9. The apparatus of claim 8, wherein the sending module is further configured to send a handshake request message to the server during a first handshake process based on a transport layer security protocol, the handshake request message being configured to indicate an authentication mode using a certificateless key.

10. A server device, the device comprising:

the device comprises a sending module, a client and a server, wherein the sending module is used for sending the certificateless key information of the server to the client in a second handshake process based on a transport layer security protocol, and the certificateless key information of the server comprises an identifier of a first signature public key and an identifier of a first encryption public key;

the receiving module is used for receiving the client-side certificateless key information sent by the client-side in a third handshake process based on a transport layer security protocol, wherein the client-side certificateless key information comprises an identifier of a second signature public key and an identifier of a second encryption public key;

and the verification module is used for verifying the certificate-free key information of the client based on the identification of the client.

11. The apparatus of claim 10, wherein the receiving module is further configured to receive a client key exchange message sent by the client during a third handshake based on a transport layer security protocol, the client key exchange message including a random number encrypted by a second encrypted public key; the apparatus further comprises:

the generation module is used for generating the second encryption public key according to the identification of the second encryption public key;

And the decryption module is used for decrypting the random number encrypted by the second encryption public key by using the second encryption public key.

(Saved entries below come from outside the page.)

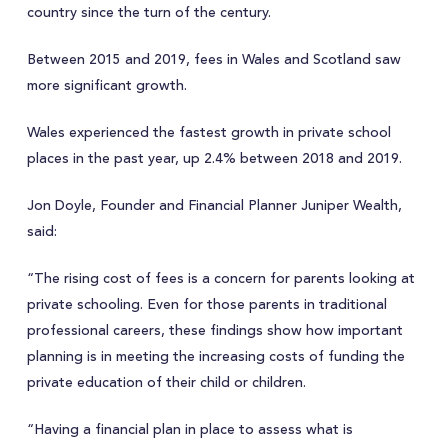
country since the turn of the century.
Between 2015 and 2019, fees in Wales and Scotland saw
more significant growth.
Wales experienced the fastest growth in private school
places in the past year, up 2.4% between 2018 and 2019.
Jon Doyle, Founder and Financial Planner Juniper Wealth,
said:
“The rising cost of fees is a concern for parents looking at
private schooling. Even for those parents in traditional
professional careers, these findings show how important
planning is in meeting the increasing costs of funding the
private education of their child or children.
“Having a financial plan in place to assess what is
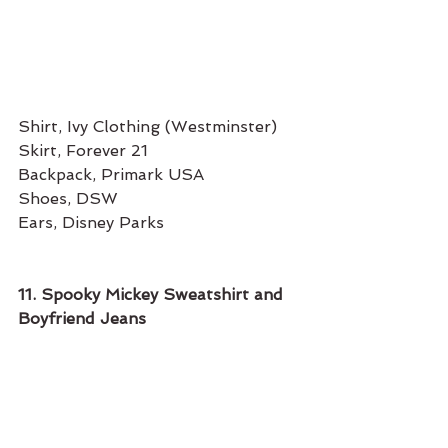
Shirt, Ivy Clothing (Westminster) 
Skirt, Forever 21
Backpack, Primark USA 
Shoes, DSW
Ears, Disney Parks
11. Spooky Mickey Sweatshirt and 
Boyfriend Jeans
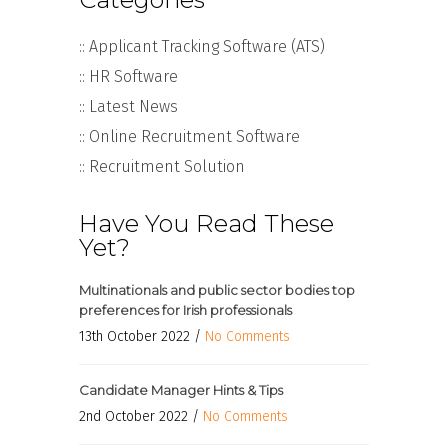
:: Applicant Tracking Software (ATS)
:: HR Software
:: Latest News
:: Online Recruitment Software
:: Recruitment Solution
Have You Read These
Yet?
Multinationals and public sector bodies top
preferences for Irish professionals
13th October 2022 /
No Comments
Candidate Manager Hints & Tips
2nd October 2022 /
No Comments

12. The apparatus of claim 11, wherein the receiving module is further configured to receive a handshake request message sent by the client during a first handshake process based on a transport layer security protocol, the handshake request message being configured to indicate an authentication mode using a certificateless key.

13. A client device, characterized in that the device comprises a processor, which when executing a computer program implements a communication method based on a transport layer security protocol according to any of claims 1 to 3.

14. A server device, characterized in that the device comprises a processor, which when executing a computer program implements the communication method based on the transport layer security protocol according to any of claims 4 to 6.

15. A computer-readable storage medium, the computer-readable storage medium comprising computer instructions; wherein the computer instructions, when executed, implement the transport layer security protocol based communication method of any of claims 1 to 6.